▶ [Trecho selecionado]:
--
O texto da Bíblia Hebraica já está fixado no século II d.C. Nos séculos seguintes os escribas copiam novos rolos, procurando limitar os erros de transcrição ao mínimo. Para a compreensão correta do texto eles começam a fazer anotações nas margens, assinalar palavras duvidosas etc.

No século V entram em ação os chamados massoretas. O termo vem do hebraico masar = “transmitir” e os massoretas são os “transmissores” do texto. Além de fazer anotações sobre o texto, estes sábios judeus sentem a necessidade de vocalizá-lo e acentuá-lo, para se obter um texto mais uniforme e fixo.

Neste processo cada escola segue um método diferente, como a oriental, sediada na Mesopotâmia e a ocidental, na Palestina. Depois de muitas peripécias, prevalece a escola de Tiberíades (Palestina) aí pelo ano 900 d.C. E em Tiberíades as famílias Ben Neftali e Ben Asher.

Desta última temos dois manuscritos importantíssimos: o Codex do Cairo, escrito e vocalizado por Moisés ben Asher, data do ano 895, mas só contém os profetas (anteriores e posteriores).

O Codex de Aleppo, quase completo, foi escrito e vocalizado por Aarão ben Moisés ben Asher, até 930. Pertencia à sinagoga de Aleppo e é salvo da destruição em 1948, sendo levado para Israel.

Um terceiro manuscrito importante é o Codex de Leningrado, baseado nos manuscritos de Aarão ben Moisés ben Asher. Este contém todo o AT e é escrito em 1008. A melhor edição crítica que possuímos hoje – que é a Bíblia Hebraica Stuttgartensia – baseia-se principalmente neste manuscrito.

Leia:

As diferentes tradições do hebraico bíblico – Observatório Bíblico: 08.02.2018

Lista de manuscritos do AT disponíveis online – Observatório Biblico: 06.05.2016

Agora a notícia do dia é sobre o Codex Sassoon, um texto massorético que pode ser datado por volta de 900 d.C. e que contém a Bíblia Hebraica quase completa.Códice Sassoon

Porém, há muitas imprecisões e exageros nos noticiários. Por isso recomendo, depois de ler a notícia abaixo, conferir o segundo texto indicado, que aponta os exageros e as meias-verdades da cobertura da mídia sobre o Códice Sassoon.

Afirmações como “Codex Sassoon: a Bíblia Hebraica mais antiga e completa” são absurdas e enganosas. O mais antigo manuscrito massorético completo da Bíblia Hebraica que sobreviveu em sua totalidade ainda é o Codex de Leningrado, de 1008 d.C.

 

A Bíblia leiloada por R$ 190 milhões que virou o manuscrito mais valioso do mundo – Por David Gritten – BBC News Brasil: 19 maio 2023

A Bíblia hebraica mais antiga e completa já registrada foi comprada nesta quinta-feira (18/5) na casa de leilões Sotheby’s, em Nova York, nos Estados Unidos, por US$ 38,1 milhões (cerca de R$ 190 milhões), tornando-se o manuscrito mais valioso já vendido em leilão.
--
▶ [Perguntas]:
(a) No trecho sobre os manuscritos da Bíblia Hebraica, por que se recomenda conferir o segundo texto indicado depois de ler a notícia? Explique em uma a três frases.
(b) Devolva, copiada sem nenhuma mudança, a parte do trecho sobre os manuscritos da Bíblia Hebraica que começa nas palavras "O texto da Bíblia" e termina depois de "uniforme e fixo.".

▶ [Itens guardados de uma coleção]:
--
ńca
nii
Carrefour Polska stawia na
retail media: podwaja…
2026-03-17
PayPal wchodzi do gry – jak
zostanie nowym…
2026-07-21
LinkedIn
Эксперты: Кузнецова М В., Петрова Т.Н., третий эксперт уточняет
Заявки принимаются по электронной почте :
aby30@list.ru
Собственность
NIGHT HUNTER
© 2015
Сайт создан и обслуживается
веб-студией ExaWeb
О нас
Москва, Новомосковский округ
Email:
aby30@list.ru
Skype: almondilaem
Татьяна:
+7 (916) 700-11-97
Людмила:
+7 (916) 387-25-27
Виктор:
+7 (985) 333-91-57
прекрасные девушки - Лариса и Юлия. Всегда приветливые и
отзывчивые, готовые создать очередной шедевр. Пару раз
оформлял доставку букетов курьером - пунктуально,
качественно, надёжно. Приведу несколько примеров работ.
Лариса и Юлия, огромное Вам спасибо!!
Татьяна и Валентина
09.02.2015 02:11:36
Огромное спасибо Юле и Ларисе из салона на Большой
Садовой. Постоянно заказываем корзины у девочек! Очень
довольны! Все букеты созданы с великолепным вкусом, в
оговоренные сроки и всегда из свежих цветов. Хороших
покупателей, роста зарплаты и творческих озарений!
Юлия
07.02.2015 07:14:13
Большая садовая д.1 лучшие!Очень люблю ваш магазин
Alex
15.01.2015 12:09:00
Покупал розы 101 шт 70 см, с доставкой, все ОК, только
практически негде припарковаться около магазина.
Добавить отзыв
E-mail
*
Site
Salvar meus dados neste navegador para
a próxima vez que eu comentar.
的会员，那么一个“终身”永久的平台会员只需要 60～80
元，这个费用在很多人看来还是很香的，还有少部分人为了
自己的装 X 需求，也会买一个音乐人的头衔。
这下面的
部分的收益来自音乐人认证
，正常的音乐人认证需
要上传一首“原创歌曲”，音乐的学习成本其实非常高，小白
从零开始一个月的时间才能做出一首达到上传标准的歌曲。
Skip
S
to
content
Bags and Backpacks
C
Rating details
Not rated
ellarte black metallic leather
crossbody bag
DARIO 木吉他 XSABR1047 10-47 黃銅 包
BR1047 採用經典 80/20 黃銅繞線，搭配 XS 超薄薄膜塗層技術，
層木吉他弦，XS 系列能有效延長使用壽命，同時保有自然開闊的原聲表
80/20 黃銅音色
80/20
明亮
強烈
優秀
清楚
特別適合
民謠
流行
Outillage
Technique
--
▶ [Respostas por tarefa]:
(a) Porque há muitas imprecisões e exageros nos noticiários sobre o Códice Sassoon. O segundo texto indicado aponta os exageros e as meias-verdades da cobertura da mídia.

(b)
O texto da Bíblia Hebraica já está fixado no século II d.C. Nos séculos seguintes os escribas copiam novos rolos, procurando limitar os erros de transcrição ao mínimo. Para a compreensão correta do texto eles começam a fazer anotações nas margens, assinalar palavras duvidosas etc.

No século V entram em ação os chamados massoretas. O termo vem do hebraico masar = “transmitir” e os massoretas são os “transmissores” do texto. Além de fazer anotações sobre o texto, estes sábios judeus sentem a necessidade de vocalizá-lo e acentuá-lo, para se obter um texto mais uniforme e fixo.